43 Ex-coordinateur de planification du SSE-RN, en entrevue avec l’auteur.

44 La discussion sur le rôle des états fédératifs et des autres échelons du gouvernement dans le système de santé

alors une position équivoque. Finalement, les risques politiques et les difficultés opérationnelles existaient ; il fallait les affronter et non renoncer au projet.

Les municipalistes ont aussi profité de ce séminaire pour rejeter l’argument considéré fallacieux d’opposer municipalisation et districtalisation. Le district sanitaire ne constituait qu’une structure fonctionnelle du système de santé, une des possibilités d’organisation et d’offre de services, entre autres, qui impliquait nécessairement la décentralisation de ce système vers les états fédérés et municipalités. Le choix du niveau de décentralisation du système de santé (état ou municipalité) et celui d’organiser les services (districts sanitaires, régionalisation à partir des hôpitaux, entre autres) constituaient alors des phénomènes d’ordres différents. Tout comme les états fédérés, les municipalités pouvaient également adopter le modèle des districts sanitaires pour organiser leurs services de santé. Une grande municipalité pouvait implanter plusieurs de ces districts dans son territoire ; une seule municipalité de taille moyenne pouvait se constituer en tant que territoire d’un district sanitaire unique ; en plus, plusieurs petites municipalités pouvaient s’organiser en régime de partenariat pour implanter un seul district sanitaire. Dans cette démarche, municipalisation et districtalisation constituaient alors des phénomènes différents ; l’un n’excluait pas l’autre. Il revenait aux municipalités de choisir la modalité d’organisation des services la plus appropriée aux besoins de santé de leurs populations. Il était question de respecter l’autonomie des municipalités.
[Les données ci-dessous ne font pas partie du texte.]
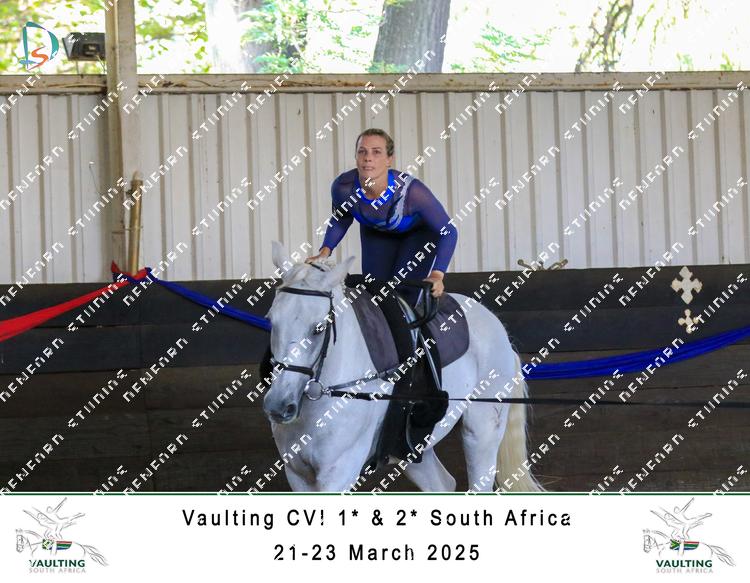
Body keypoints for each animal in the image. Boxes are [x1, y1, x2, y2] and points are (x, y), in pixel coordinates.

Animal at [261, 241, 544, 492]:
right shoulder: (298, 474)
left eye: (319, 328)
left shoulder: (339, 472)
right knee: (443, 484)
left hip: (482, 430)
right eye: (271, 320)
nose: (278, 405)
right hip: (413, 446)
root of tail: (497, 327)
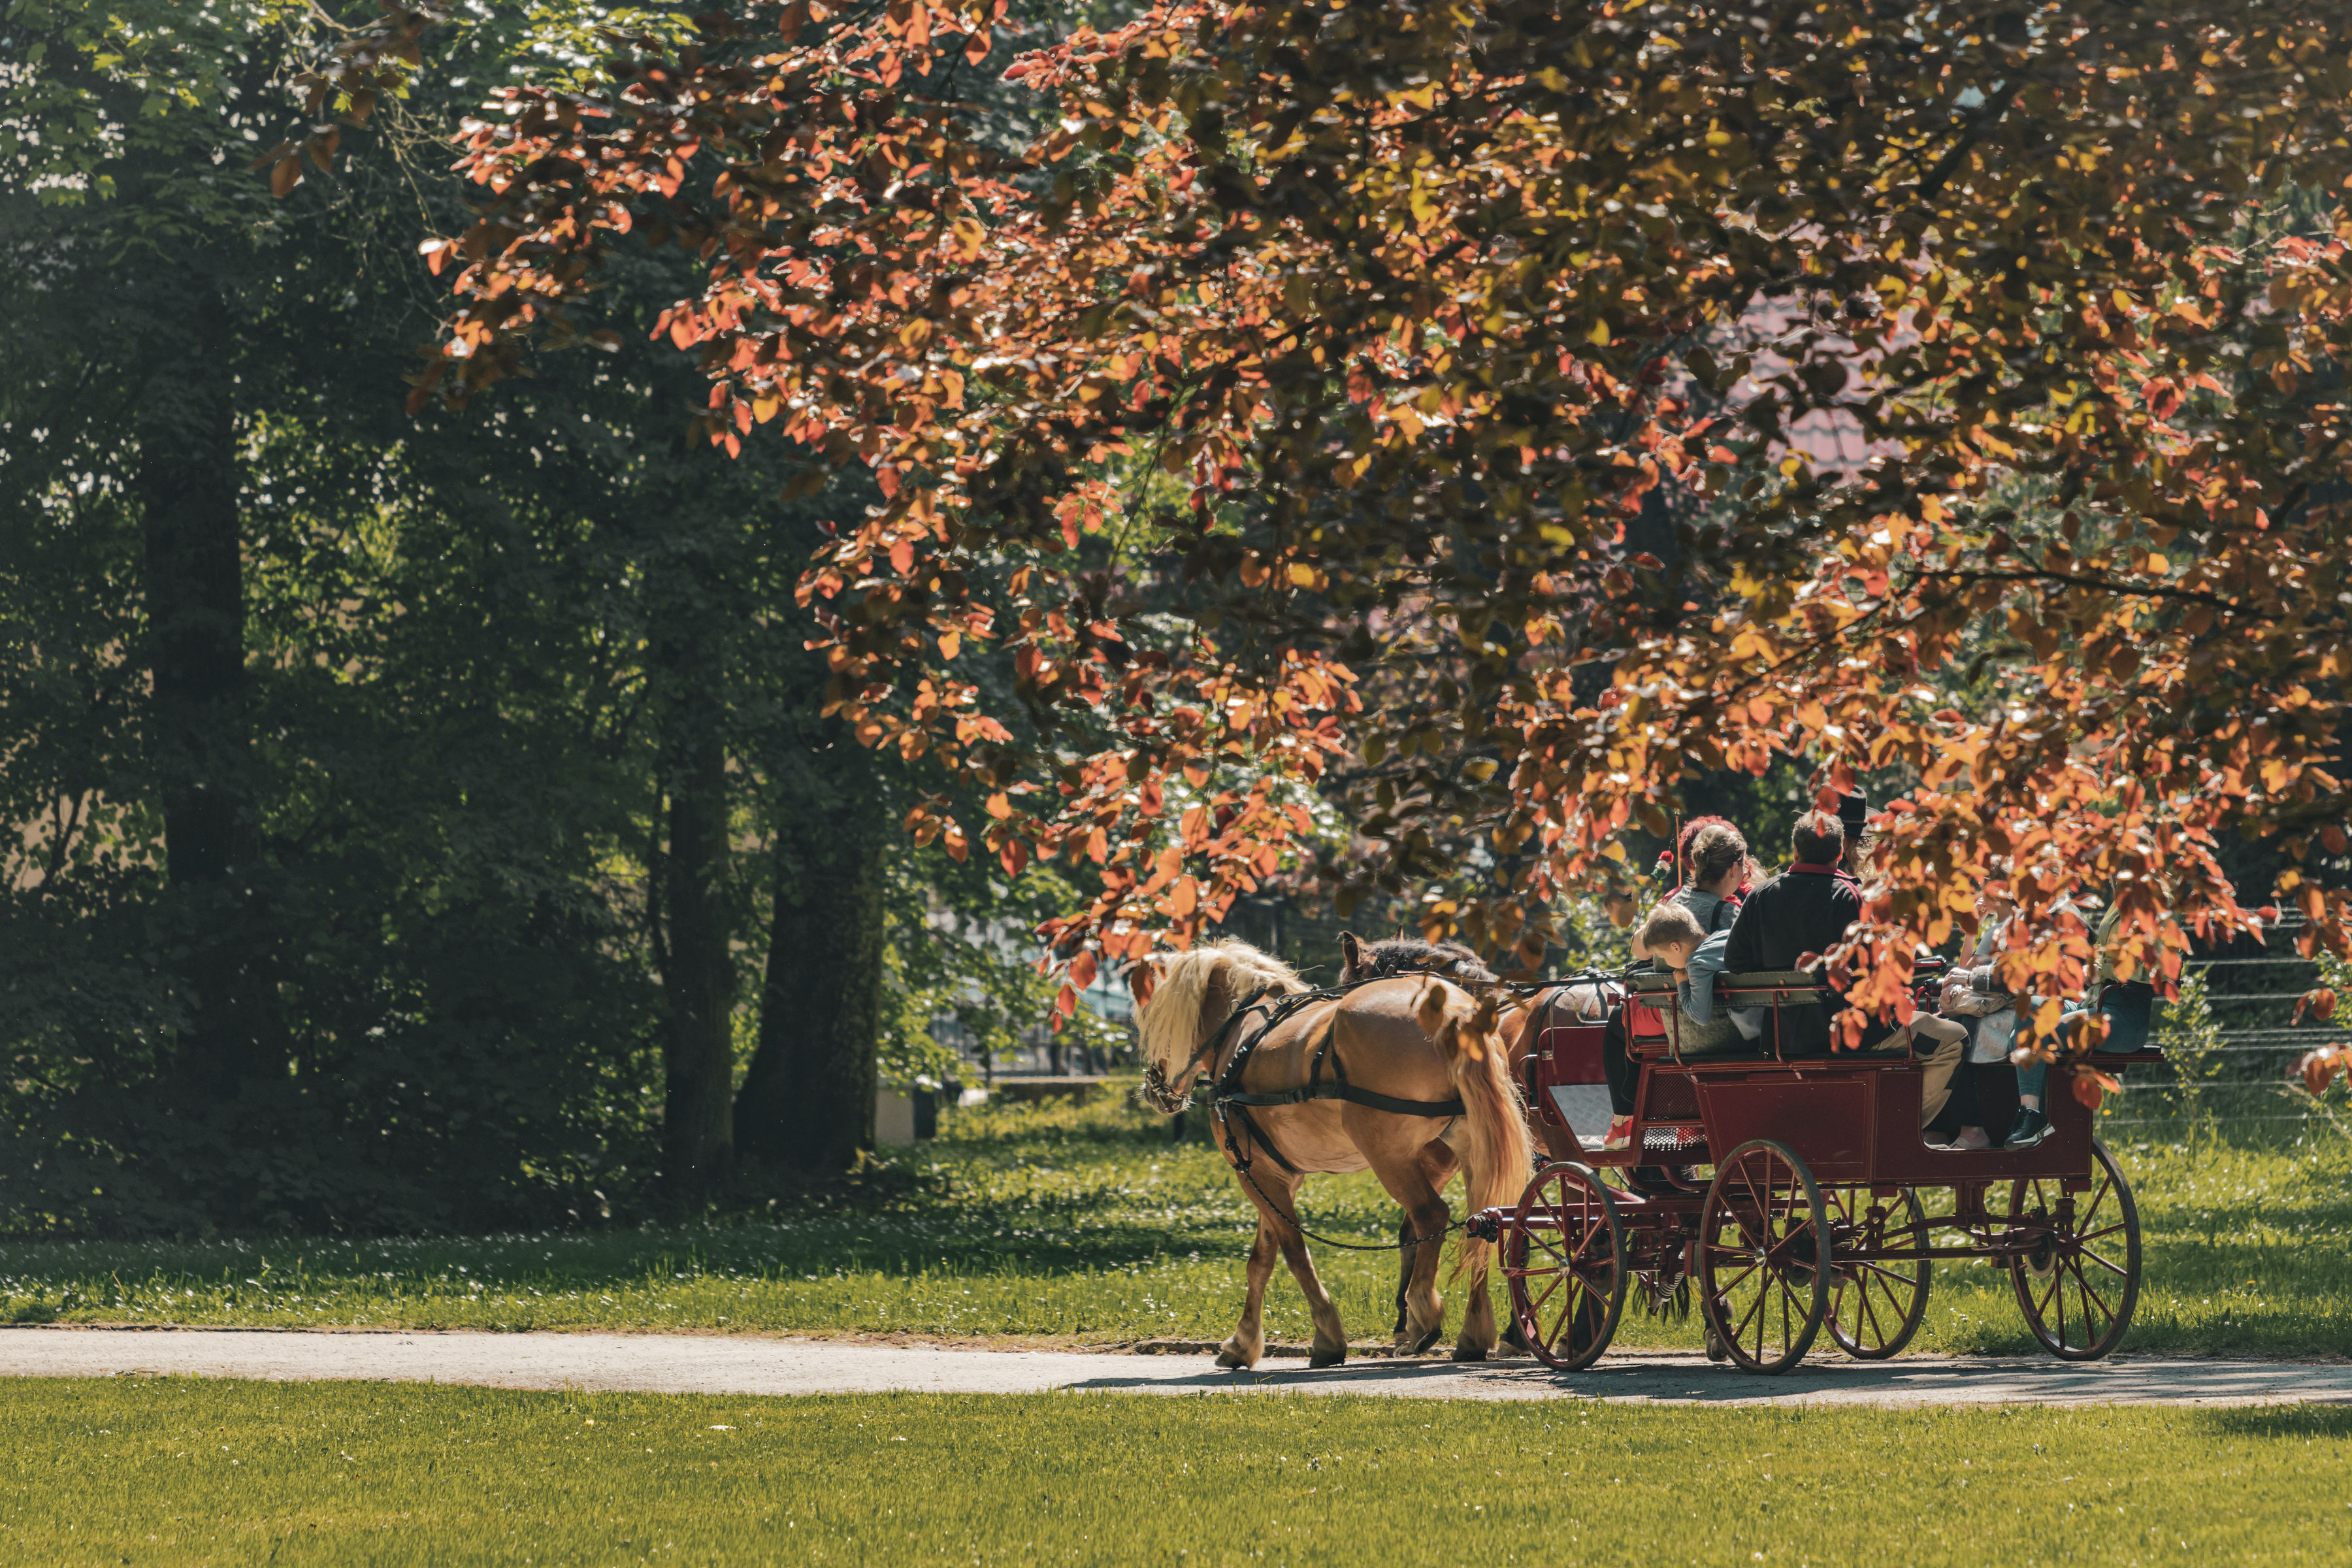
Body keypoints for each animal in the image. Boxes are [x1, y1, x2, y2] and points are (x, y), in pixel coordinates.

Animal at [1134, 940, 1533, 1363]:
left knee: (1431, 1216)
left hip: (1389, 1156)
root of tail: (1454, 1011)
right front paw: (1242, 1342)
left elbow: (1294, 1253)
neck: (1240, 1034)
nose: (1153, 1086)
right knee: (1485, 1222)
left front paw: (1326, 1336)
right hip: (1471, 1149)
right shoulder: (1277, 1176)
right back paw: (1473, 1333)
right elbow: (1262, 1259)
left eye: (1155, 1020)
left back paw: (1423, 1314)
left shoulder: (1253, 1173)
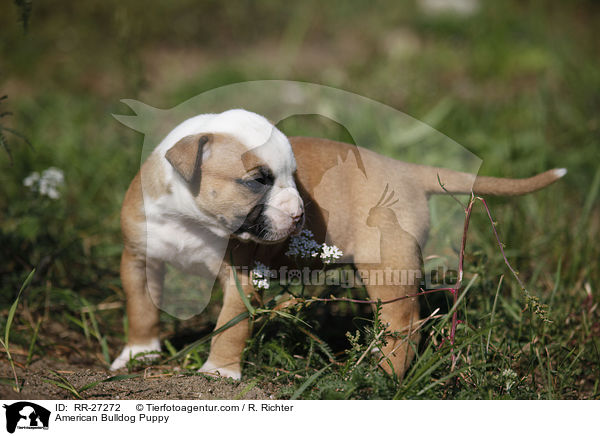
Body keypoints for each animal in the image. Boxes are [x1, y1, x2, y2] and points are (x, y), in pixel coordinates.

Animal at [112, 108, 568, 378]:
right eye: (258, 180)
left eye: (293, 177)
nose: (299, 214)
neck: (191, 221)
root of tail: (407, 170)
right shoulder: (138, 260)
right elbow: (141, 311)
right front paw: (139, 353)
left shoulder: (243, 278)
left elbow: (231, 325)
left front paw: (219, 372)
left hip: (387, 265)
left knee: (403, 323)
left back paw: (382, 376)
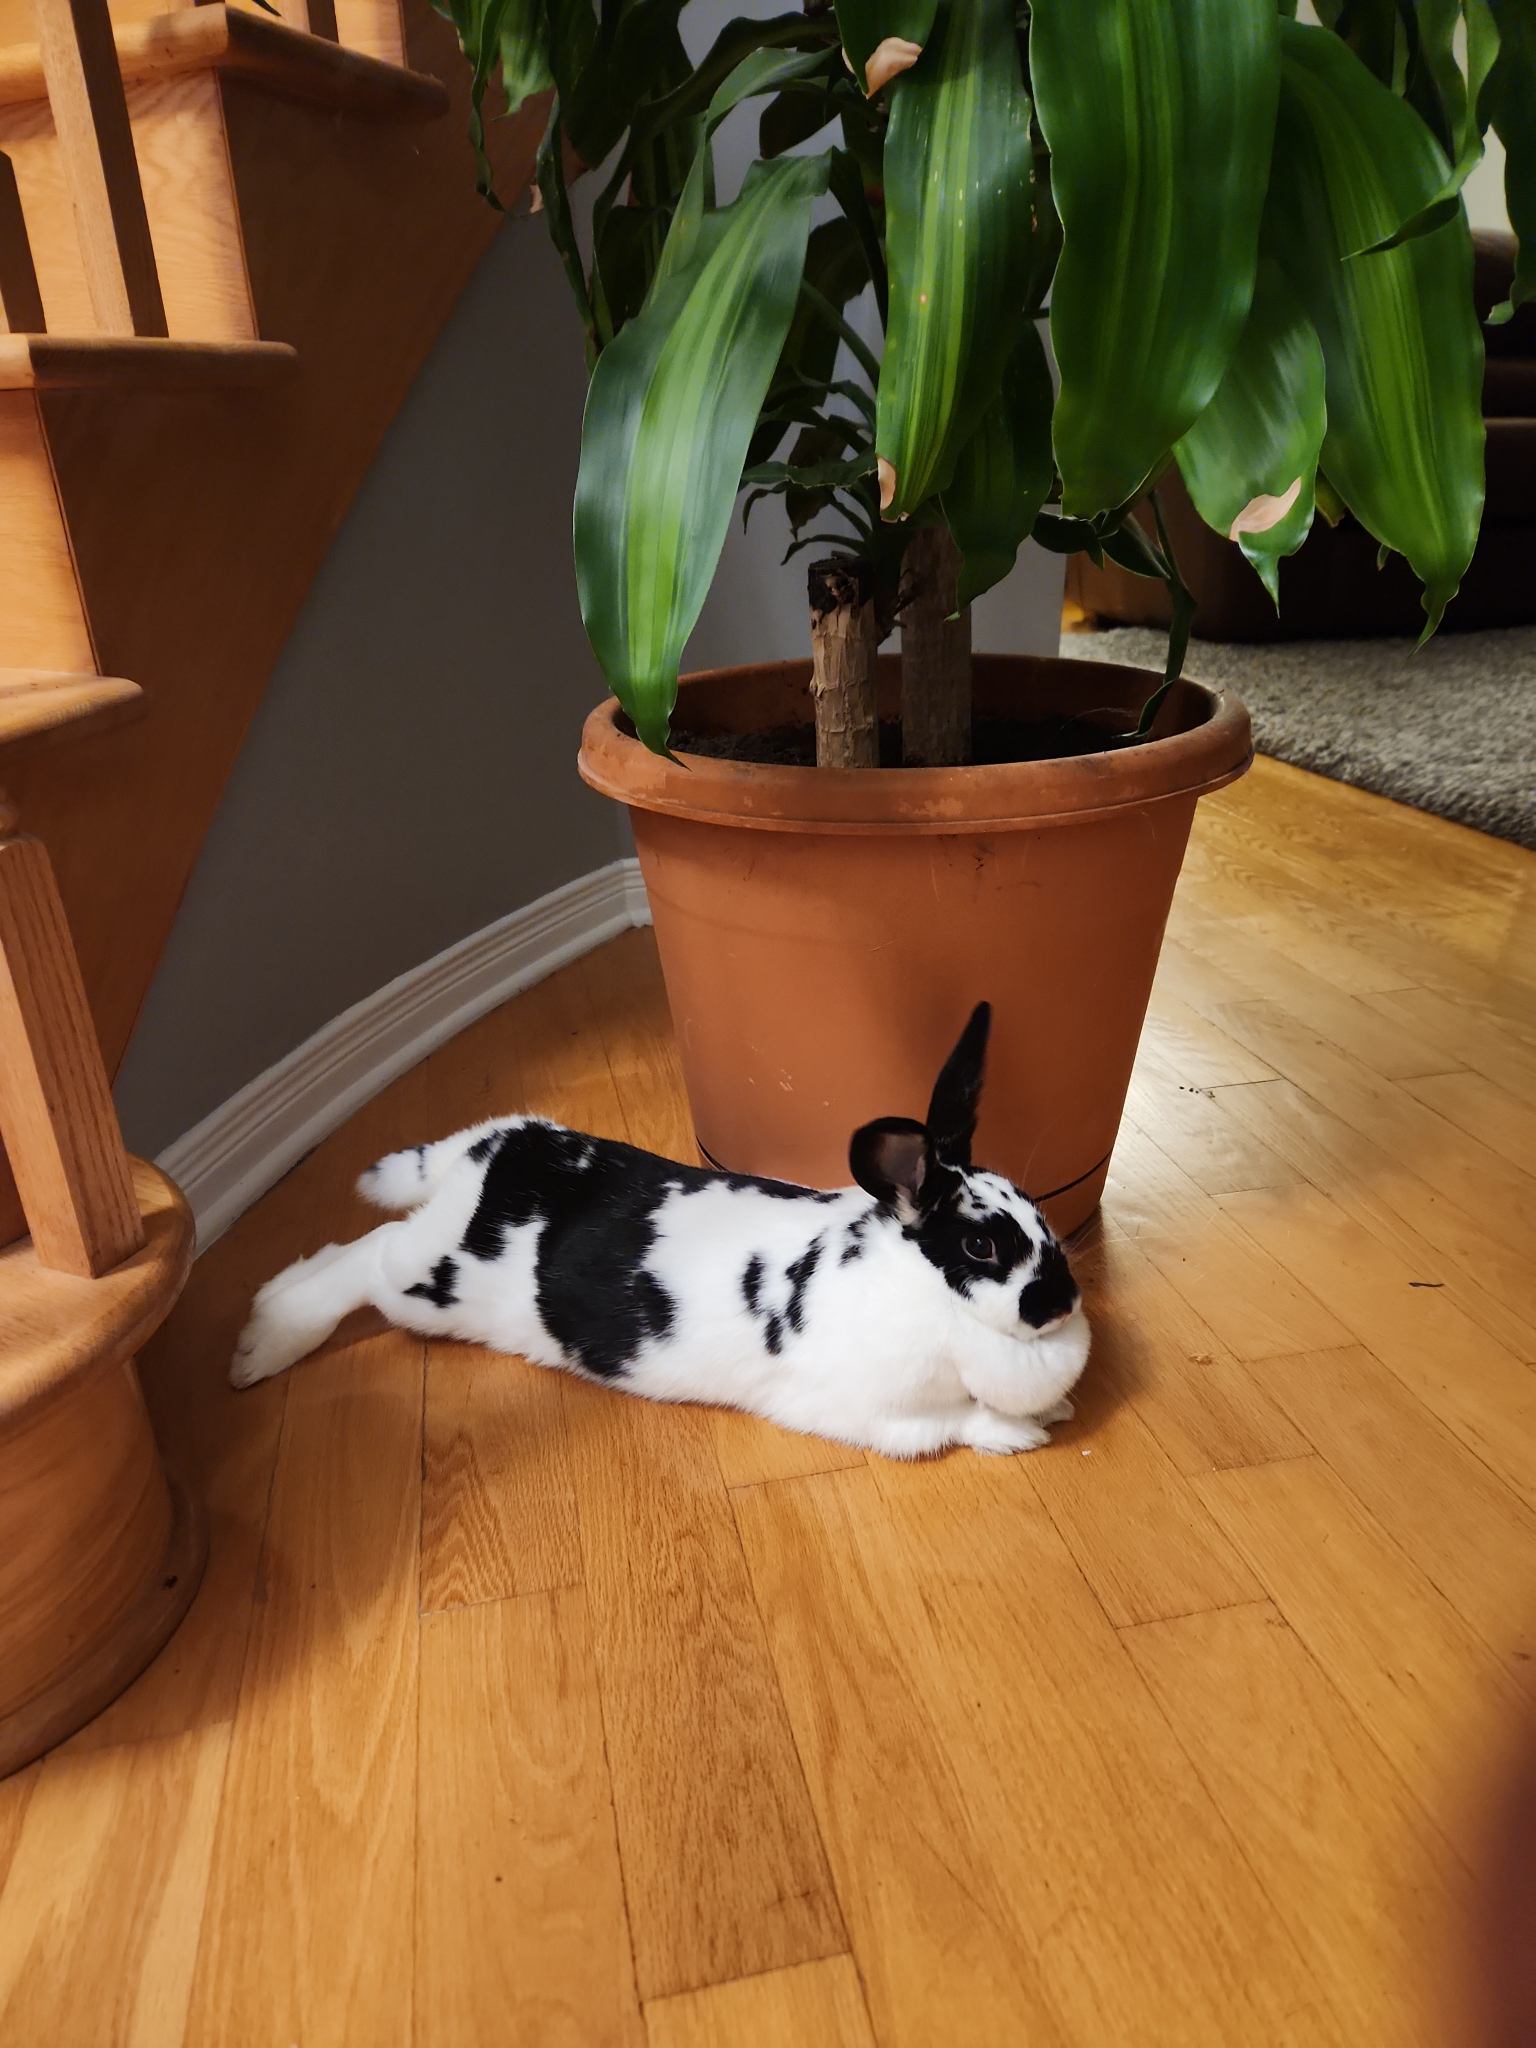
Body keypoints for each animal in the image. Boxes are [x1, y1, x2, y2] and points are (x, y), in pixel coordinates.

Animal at [231, 1003, 1097, 1458]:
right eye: (981, 1245)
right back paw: (260, 1350)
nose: (1061, 1301)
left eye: (1037, 1211)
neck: (925, 1292)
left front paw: (1051, 1413)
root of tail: (492, 1150)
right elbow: (961, 1423)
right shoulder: (882, 1414)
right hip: (431, 1285)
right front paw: (1028, 1429)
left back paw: (260, 1319)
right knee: (368, 1257)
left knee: (343, 1250)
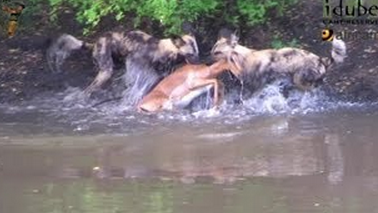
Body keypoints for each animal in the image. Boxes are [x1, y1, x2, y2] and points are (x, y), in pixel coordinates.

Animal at [47, 25, 199, 98]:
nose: (198, 62)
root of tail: (96, 42)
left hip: (113, 67)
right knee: (88, 89)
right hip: (106, 71)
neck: (160, 49)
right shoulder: (138, 68)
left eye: (197, 53)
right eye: (190, 54)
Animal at [211, 28, 346, 95]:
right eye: (213, 51)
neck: (243, 59)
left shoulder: (256, 88)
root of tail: (321, 60)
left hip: (299, 80)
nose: (209, 59)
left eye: (217, 52)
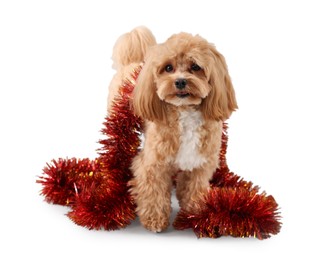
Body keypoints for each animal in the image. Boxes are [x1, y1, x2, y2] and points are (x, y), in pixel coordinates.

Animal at [109, 27, 237, 233]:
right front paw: (155, 220)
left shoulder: (199, 165)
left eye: (195, 67)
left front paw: (194, 215)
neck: (185, 111)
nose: (180, 82)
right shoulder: (153, 164)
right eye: (168, 68)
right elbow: (154, 192)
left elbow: (193, 189)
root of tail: (132, 62)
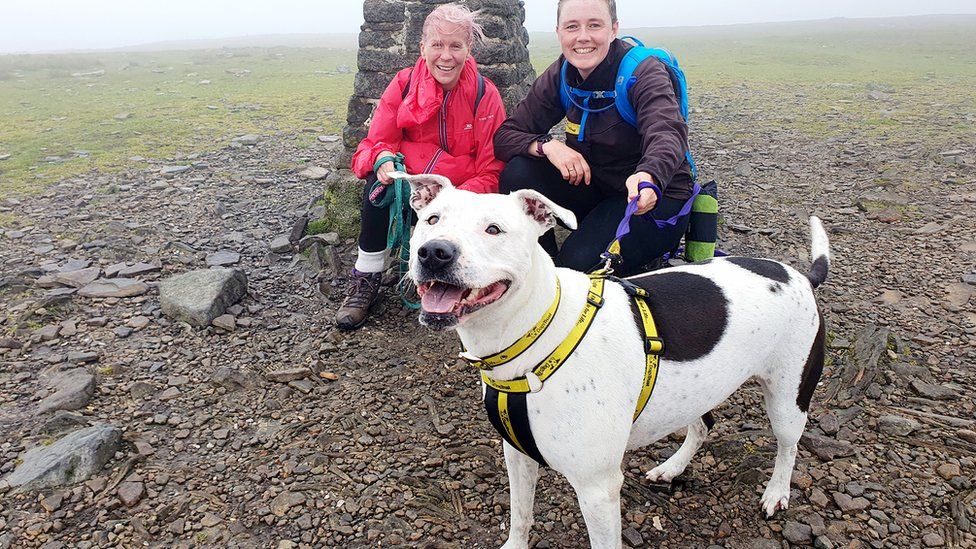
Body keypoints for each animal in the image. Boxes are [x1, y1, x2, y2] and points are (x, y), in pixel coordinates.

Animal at [396, 169, 832, 544]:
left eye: (493, 229)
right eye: (432, 220)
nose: (434, 252)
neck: (535, 341)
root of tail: (800, 275)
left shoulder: (597, 488)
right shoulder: (517, 457)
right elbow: (521, 516)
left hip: (788, 400)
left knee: (788, 446)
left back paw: (776, 492)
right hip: (698, 390)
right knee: (704, 424)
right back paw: (672, 467)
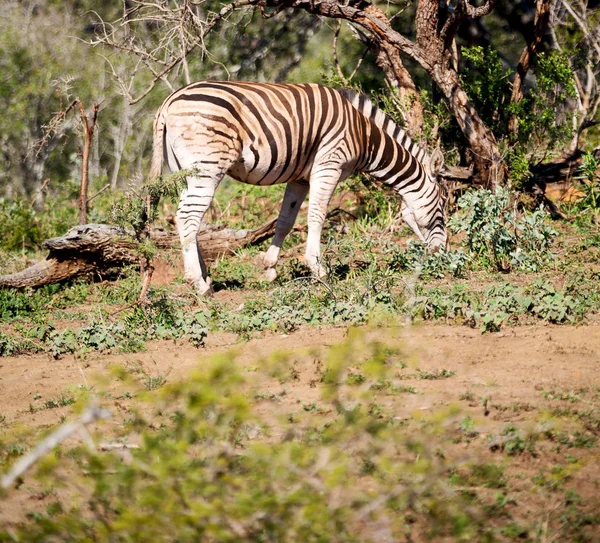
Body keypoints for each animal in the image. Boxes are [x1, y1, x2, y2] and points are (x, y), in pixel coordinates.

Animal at [152, 81, 448, 296]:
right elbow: (317, 216)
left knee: (184, 217)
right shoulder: (328, 165)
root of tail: (169, 100)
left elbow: (286, 221)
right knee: (188, 218)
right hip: (208, 167)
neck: (364, 136)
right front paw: (318, 269)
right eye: (442, 207)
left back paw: (206, 277)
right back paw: (198, 283)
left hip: (184, 172)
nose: (441, 253)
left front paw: (269, 268)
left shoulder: (300, 178)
En dépit du discours favorable à la municipalisation, le «ministère de la Santé» (MS) n’a pris effectivement aucune initiative en ce sens. Au niveau local, la direction du Bureau du MS au RN et les régies de la «Fondation services spéciaux en Santé publique» (FSESP) et de

la «Surintendance des campagnes sanitaires» (SUCAM) resteront tout à fait absentes de ce processus, pendant toute cette période. Par contre, le processus de décentralisation par le biais du SUDS-RN sera totalement accompli. Mais, tandis qu’à Brasilia, la présidence de l’INAMPS continuera à contrôler le financement et à définir les règlements concernant l’allocation des ressources des SUDS dans les états fédérés, le SSE-RN se conformera aux directives de l’INAMPS, tout en les adaptant aux «besoins locaux». À vrai dire, ces adéquations ne représentaient qu’une soumission aux pressions politiques à l’usage clientéliste des ressources du SUDS-RN.

Finalement, en 1988, la nouvelle constitution fédérale sera sanctionnée. Elle créera le

«Système unique de santé» (SUS) dont la réglementation, à travers des lois spécifiques,

attendra 1990. De quelque façon, dans le cadre de la loi fondamentale du pays, il existait une définition claire du désir de décentraliser la santé et d’intégrer toutes les organisations et institutions publiques de ce domaine dans un système unique. Un contexte national favorable à la réforme de la santé sera alors aussi opportun pour le mouvement en faveur de la municipalisation du nouveau système de santé.